Modulation of Doxorubicin Toxicity Through Nanoparticle-assisted Cellular Delivery

A. Sangtani, E. Petryayeva, M. Wu, K. Susumu, E. Oh, A.L. Huston, G. Lasarte-Aragonés, I.L. Medintz, W.R. Algar, J.B. Delehanty
US Naval Research Laboratory,
United States

Keywords: quantum dot, peptide mediated delivery, doxorubicin


Nanoparticle (NP)-mediated drug delivery offers many potential benefits over the traditional systemic delivery of therapeutic drug compounds including the ability to achieve specific targeting and controlled release of the NP-associated drug cargo. These advantages have clear implications for the industrial production of novel NP-based therapeutics. Doxorubicin (DOX) is a widely used FDA-approved cancer therapeutic that has been shown to have great potential for tumor treatment. However, DOX is dose-limited due to the fact that it is known to cause a multitude of side effects including cardiac toxicity. Thus, there is significant interest in modulating the efficacy of the drug. Here, we employ a quantum dot (QD) as a central scaffold to conjugate DOX via three different peptidyl linkages (ester, disulfide, hydrazone) that are responsive to enzymatic cleavage, reducing conditions and low pH, respectively. The QD-[peptide-DOX] complex is delivered to cells via facilitated uptake by appending a polyarginine-displaying cell penetrating peptide (CPP) to the QD surface which results in the introduction of the QD-[peptide-DOX]-CPP complex into the endocytic pathway. The assembly of both the DOX-conjugated peptides and the CPP is driven by polyhistidine-mediated metal affinity.
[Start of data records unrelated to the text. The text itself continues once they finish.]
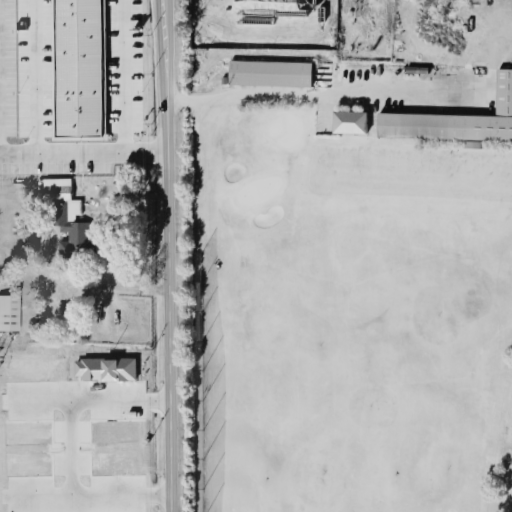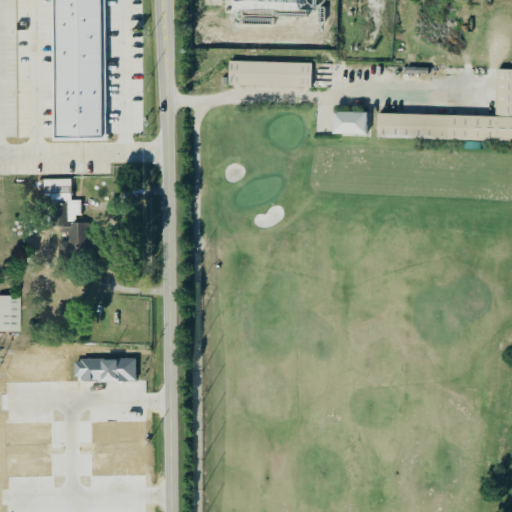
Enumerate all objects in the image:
building: (75, 69)
building: (269, 74)
road: (121, 77)
road: (31, 78)
road: (510, 91)
road: (313, 94)
building: (455, 120)
building: (348, 123)
building: (350, 124)
building: (445, 127)
road: (84, 155)
building: (65, 215)
road: (169, 255)
park: (348, 288)
building: (8, 313)
building: (8, 313)
road: (94, 403)
road: (73, 452)
road: (94, 500)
This allows fine control of the number of copies or “valence” of the peptide in the assembly. Importantly, this allows for the fine control of the eventual DOX dose delivered to cells by simply varying the number of copies of DOX-conjugated peptide that is assembled onto the QD surface. Microplate-based Förster resonance energy transfer assays confirmed the successful ratiometric assembly of the conjugates. Cell delivery experiments were performed to track the residence of the QD-[peptide-DOX]-CPP complexes in the endocytic pathway over time and distinct differences amongst the various DOX-peptide conjugates are noted. Cytotoxicity assays confirm the augmented cell killing of the QD-[peptide-DOX]-CPP conjugate when the DOX is attached via an ester linkage compared to a control peptide where the DOX is attached through an amide bond. Attachment of the DOX through hydrazone and disulfide linkages show intermediary cytotoxicity. We discuss our results in the context of the role played by various attachment chemistries used in QD-peptide-drug assemblies and their implications for the rationale design of nanoparticle-based constructs for drug delivery.